"An archive that rewrites history: what the Archive.today ban means for your sources"
Nearly 700,000 citations removed after an archiving service was caught tampering with its own captures. Here's what it means for reporters who rely on third-party archives as evidence.
In early February 2026, Wikipedia made a most dramatic content-policy decision: it banned a leading archiving and citation engine, Archive.today, across all its projects and began removing nearly 700,000 citation links. The reason wasn't a licensing dispute or a policy technicality: Wikimedia's technical teams found forensic evidence that archived captures stored on the platform had been altered after the fact — and that the service had launched a coordinated DDoS attack against a blogger who had investigated its operators.

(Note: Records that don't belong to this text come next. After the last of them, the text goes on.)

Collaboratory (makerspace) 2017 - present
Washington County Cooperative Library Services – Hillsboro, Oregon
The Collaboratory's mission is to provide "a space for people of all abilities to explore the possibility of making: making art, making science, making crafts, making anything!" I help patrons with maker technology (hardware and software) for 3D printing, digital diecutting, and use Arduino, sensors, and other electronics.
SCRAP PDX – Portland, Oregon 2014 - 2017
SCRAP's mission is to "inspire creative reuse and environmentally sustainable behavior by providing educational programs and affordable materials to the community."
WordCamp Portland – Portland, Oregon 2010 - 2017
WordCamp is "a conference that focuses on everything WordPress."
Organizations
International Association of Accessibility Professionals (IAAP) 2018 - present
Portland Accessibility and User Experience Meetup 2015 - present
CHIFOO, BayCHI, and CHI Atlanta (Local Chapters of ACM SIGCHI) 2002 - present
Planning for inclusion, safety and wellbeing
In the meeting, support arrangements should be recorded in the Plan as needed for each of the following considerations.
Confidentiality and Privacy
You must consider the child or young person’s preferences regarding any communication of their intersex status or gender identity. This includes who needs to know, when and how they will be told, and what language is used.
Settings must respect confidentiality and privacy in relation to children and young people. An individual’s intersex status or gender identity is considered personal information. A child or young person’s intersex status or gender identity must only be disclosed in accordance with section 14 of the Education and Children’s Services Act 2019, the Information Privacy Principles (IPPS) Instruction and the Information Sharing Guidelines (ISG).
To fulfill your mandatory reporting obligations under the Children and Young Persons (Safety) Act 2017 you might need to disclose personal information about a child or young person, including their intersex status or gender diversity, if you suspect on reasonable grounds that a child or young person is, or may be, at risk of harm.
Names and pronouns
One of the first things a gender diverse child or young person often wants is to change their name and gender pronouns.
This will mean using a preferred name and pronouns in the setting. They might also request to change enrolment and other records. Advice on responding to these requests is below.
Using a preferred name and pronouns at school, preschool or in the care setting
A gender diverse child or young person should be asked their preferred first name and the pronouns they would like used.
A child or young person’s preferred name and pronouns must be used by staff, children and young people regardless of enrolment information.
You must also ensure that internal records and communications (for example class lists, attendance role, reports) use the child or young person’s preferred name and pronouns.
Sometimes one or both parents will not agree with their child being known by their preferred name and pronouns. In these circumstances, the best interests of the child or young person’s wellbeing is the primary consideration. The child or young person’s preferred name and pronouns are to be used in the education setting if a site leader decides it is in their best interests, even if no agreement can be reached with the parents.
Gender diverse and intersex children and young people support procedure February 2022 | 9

For journalists and researchers, the implications run much deeper than Wikipedia's housekeeping.
Archive.today had become a default tool for reporters and investigators preserving online evidence — particularly useful for capturing paywalled content and pages likely to disappear alike. For years, it was considered an if-you-know-you-know tool for journalists and fact-checkers. The identity of its operators, however, always remained in the dark, according to Heise Online. That opacity turned out to matter enormously: the people with access to the archive's infrastructure apparently also had the ability (and the willingness!) to rewrite what it contained.
This is the core problem with outsourcing your archive to the commons: A public service operated by unknown actors, with no transparency and no independent audit trail, is not a neutral witness. For your journalism, it's a liability.
Under German law — and across most European jurisdictions — the evidentiary value of a web archive depends on chain of custody and authentication (see our legal framework). A capture whose integrity cannot be independently verified, or whose operator could have modified it, provides little legal protection. Courts distinguish sharply between independently operated, systematically authenticated archives and ad hoc captures from third-party services. Archive.today, post-ban, falls firmly in the latter category.
Tom's Hardware report that an estimated 15% of Archive.today links on Wikipedia were irreplaceable. These were sources that existed only in that archive, and are now suspect. For journalism, that number represents stories that can no longer be fully sourced. Evidence that may not hold up.
The lesson isn't that archiving is broken, but that it only works when you own the record. The provenance has to be yours — cryptographically, legally, and operationally. Trusting a third party to hold your evidence is trusting them not to change it. The Archive.today story shows exactly what happens when that trust is misplaced.